# pick guard material



## xuthal (May 15, 2007)

I'm looking for some pick guard material for my acoustic.Are there any canadian dealers with some good prices out there?


----------



## WannabeGood (Oct 24, 2007)

Hey Buck yes there is......................Zellers. Just go to the stationary supply department and get yourself a plastic clipboard. Under $5.00. Perfect. Should be able to get a least 3 pickguards out of that.

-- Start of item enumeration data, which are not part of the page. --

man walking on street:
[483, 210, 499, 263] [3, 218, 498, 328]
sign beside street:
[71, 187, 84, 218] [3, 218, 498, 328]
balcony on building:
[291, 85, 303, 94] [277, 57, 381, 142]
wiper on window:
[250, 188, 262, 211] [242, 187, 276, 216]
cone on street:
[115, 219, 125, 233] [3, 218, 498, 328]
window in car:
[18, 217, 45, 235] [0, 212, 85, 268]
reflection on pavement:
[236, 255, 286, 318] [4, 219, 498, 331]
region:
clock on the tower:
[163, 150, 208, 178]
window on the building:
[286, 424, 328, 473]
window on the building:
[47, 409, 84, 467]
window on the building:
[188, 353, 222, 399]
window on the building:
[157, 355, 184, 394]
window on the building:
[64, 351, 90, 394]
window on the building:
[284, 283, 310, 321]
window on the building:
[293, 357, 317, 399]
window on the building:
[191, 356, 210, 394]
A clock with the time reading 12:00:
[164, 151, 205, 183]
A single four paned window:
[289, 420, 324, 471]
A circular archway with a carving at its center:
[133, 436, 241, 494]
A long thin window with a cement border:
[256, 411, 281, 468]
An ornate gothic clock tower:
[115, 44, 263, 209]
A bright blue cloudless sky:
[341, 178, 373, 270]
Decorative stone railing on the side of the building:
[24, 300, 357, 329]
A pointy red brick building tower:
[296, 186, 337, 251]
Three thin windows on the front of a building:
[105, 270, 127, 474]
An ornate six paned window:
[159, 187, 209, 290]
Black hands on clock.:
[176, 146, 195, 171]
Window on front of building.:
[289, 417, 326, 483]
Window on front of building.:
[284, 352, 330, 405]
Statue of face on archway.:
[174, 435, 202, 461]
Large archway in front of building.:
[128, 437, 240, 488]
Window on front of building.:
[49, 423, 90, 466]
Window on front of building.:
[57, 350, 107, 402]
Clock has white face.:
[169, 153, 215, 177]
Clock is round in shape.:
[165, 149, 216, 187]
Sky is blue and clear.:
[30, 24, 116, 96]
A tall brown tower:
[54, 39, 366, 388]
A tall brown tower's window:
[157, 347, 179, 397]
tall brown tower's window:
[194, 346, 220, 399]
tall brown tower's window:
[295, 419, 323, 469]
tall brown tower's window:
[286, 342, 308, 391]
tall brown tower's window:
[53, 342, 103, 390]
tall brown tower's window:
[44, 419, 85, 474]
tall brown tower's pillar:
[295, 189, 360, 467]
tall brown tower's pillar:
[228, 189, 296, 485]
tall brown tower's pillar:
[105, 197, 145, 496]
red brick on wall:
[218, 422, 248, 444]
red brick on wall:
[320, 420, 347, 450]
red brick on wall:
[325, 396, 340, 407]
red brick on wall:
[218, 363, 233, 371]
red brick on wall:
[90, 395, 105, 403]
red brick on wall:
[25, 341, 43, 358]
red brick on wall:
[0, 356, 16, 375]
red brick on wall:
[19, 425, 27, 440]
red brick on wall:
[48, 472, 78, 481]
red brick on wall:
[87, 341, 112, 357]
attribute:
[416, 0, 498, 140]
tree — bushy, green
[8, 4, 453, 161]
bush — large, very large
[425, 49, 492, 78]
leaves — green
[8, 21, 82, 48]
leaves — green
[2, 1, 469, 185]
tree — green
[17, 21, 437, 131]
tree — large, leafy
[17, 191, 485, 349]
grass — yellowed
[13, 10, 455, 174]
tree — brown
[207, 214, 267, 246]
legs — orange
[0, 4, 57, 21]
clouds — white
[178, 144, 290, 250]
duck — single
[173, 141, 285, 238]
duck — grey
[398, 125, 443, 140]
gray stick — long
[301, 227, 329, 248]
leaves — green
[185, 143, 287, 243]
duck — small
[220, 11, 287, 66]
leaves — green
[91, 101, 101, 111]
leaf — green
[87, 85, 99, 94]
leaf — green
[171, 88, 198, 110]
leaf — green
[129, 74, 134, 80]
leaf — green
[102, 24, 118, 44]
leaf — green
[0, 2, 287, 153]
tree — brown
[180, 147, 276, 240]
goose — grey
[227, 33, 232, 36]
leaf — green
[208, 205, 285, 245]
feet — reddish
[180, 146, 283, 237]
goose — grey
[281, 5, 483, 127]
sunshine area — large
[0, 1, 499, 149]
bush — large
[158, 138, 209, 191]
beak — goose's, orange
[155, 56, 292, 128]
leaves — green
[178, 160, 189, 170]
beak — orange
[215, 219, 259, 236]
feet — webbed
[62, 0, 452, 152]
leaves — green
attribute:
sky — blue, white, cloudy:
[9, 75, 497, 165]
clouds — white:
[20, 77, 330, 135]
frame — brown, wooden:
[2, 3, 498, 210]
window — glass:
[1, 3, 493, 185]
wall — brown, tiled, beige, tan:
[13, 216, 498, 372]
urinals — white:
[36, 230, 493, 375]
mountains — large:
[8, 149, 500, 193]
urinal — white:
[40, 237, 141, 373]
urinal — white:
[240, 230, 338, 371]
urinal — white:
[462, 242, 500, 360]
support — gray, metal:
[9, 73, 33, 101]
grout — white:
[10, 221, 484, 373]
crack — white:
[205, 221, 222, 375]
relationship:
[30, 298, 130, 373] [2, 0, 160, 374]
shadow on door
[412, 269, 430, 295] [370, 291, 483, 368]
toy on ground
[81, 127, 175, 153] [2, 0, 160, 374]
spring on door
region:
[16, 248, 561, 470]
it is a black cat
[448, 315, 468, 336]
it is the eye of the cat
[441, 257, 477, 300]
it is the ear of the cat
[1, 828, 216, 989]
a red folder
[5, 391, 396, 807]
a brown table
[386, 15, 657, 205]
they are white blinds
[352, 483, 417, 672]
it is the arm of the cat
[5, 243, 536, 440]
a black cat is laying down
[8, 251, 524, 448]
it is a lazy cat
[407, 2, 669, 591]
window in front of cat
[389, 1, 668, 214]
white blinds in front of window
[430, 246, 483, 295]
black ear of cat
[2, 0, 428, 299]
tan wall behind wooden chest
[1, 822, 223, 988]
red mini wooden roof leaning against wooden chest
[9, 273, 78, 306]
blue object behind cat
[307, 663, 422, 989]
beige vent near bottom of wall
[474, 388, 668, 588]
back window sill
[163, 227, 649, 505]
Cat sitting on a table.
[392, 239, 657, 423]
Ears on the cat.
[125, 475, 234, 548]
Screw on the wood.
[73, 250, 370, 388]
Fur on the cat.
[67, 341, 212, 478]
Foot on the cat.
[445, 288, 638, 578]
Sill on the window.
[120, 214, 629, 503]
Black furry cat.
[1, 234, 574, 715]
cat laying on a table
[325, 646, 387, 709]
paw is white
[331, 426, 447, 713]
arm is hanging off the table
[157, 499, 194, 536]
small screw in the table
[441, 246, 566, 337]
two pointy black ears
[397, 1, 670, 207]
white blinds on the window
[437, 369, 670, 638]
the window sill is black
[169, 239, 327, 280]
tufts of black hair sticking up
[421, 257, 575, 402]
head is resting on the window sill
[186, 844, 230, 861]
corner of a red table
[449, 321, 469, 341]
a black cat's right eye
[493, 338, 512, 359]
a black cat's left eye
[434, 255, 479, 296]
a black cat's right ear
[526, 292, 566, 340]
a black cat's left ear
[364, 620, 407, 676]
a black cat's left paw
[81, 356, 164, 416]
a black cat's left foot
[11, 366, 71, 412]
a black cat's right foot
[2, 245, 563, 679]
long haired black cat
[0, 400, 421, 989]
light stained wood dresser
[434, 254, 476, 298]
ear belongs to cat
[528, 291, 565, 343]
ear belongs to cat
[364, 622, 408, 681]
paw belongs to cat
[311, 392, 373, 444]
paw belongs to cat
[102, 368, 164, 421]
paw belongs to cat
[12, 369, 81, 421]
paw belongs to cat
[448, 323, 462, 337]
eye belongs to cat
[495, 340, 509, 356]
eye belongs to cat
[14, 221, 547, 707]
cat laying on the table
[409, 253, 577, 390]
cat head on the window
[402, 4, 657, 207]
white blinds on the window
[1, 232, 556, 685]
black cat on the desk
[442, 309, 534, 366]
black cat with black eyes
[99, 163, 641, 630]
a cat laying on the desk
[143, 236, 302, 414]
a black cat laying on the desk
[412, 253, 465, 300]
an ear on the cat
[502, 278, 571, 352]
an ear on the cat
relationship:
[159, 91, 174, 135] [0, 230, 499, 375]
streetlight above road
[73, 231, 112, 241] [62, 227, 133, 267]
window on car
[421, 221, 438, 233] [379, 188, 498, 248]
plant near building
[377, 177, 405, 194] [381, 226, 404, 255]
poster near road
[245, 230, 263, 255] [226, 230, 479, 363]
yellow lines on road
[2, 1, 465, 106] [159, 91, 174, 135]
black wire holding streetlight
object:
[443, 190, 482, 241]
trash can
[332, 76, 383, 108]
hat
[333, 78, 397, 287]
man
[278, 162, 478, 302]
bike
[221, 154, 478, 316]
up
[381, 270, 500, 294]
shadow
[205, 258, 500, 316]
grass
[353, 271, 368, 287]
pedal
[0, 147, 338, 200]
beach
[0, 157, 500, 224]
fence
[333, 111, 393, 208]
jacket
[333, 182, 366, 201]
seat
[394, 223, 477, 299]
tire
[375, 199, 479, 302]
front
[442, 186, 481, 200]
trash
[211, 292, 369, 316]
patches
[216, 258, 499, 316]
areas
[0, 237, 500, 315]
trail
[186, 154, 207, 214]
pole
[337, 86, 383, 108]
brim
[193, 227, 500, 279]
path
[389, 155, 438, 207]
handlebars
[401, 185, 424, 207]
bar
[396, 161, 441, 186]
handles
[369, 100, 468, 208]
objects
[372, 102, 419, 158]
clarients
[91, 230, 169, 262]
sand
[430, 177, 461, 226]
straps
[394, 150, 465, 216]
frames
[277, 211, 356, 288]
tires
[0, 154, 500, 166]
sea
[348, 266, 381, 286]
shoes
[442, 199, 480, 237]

Worked for one of my electrics.

Regards,

:food-smiley-004:


----------



## martyb1 (Aug 5, 2007)

What size/color are you looking for?


----------



## xuthal (May 15, 2007)

looking for a red tortoise looking material.Maybe around 5x8.I was going to special order one from yamaha but i want to create one to my own liking.Not to mention it will be over $35 with shipping.


----------



## RAW1 (Oct 15, 2008)

I have bought sheets of pickguard material from Long&Mcquade.They can get any style you want.


----------



## copperhead (May 24, 2006)

maybe right here 
http://stores.ebay.com/bezdez_GUITAR-PARTS_PICKGUARDS_W0QQcolZ4QQdirZ1QQfsubZ4704938QQftidZ2QQtZkm
its in ontario


----------



## Lincoln (Jun 2, 2008)

I get mine from "Grizzly" in Bellingham Washington.......only problem is they don't sell by mail order to Canada. I have a sheet of tortise in stock, let me know if your interested, I can sell you a 5" x 8" piece. 
It's got a lot of red to it, but it's not the real red stuff. Lot of yellow in it too.

Picture is worth 1K words, right??? Guess I better take one.


----------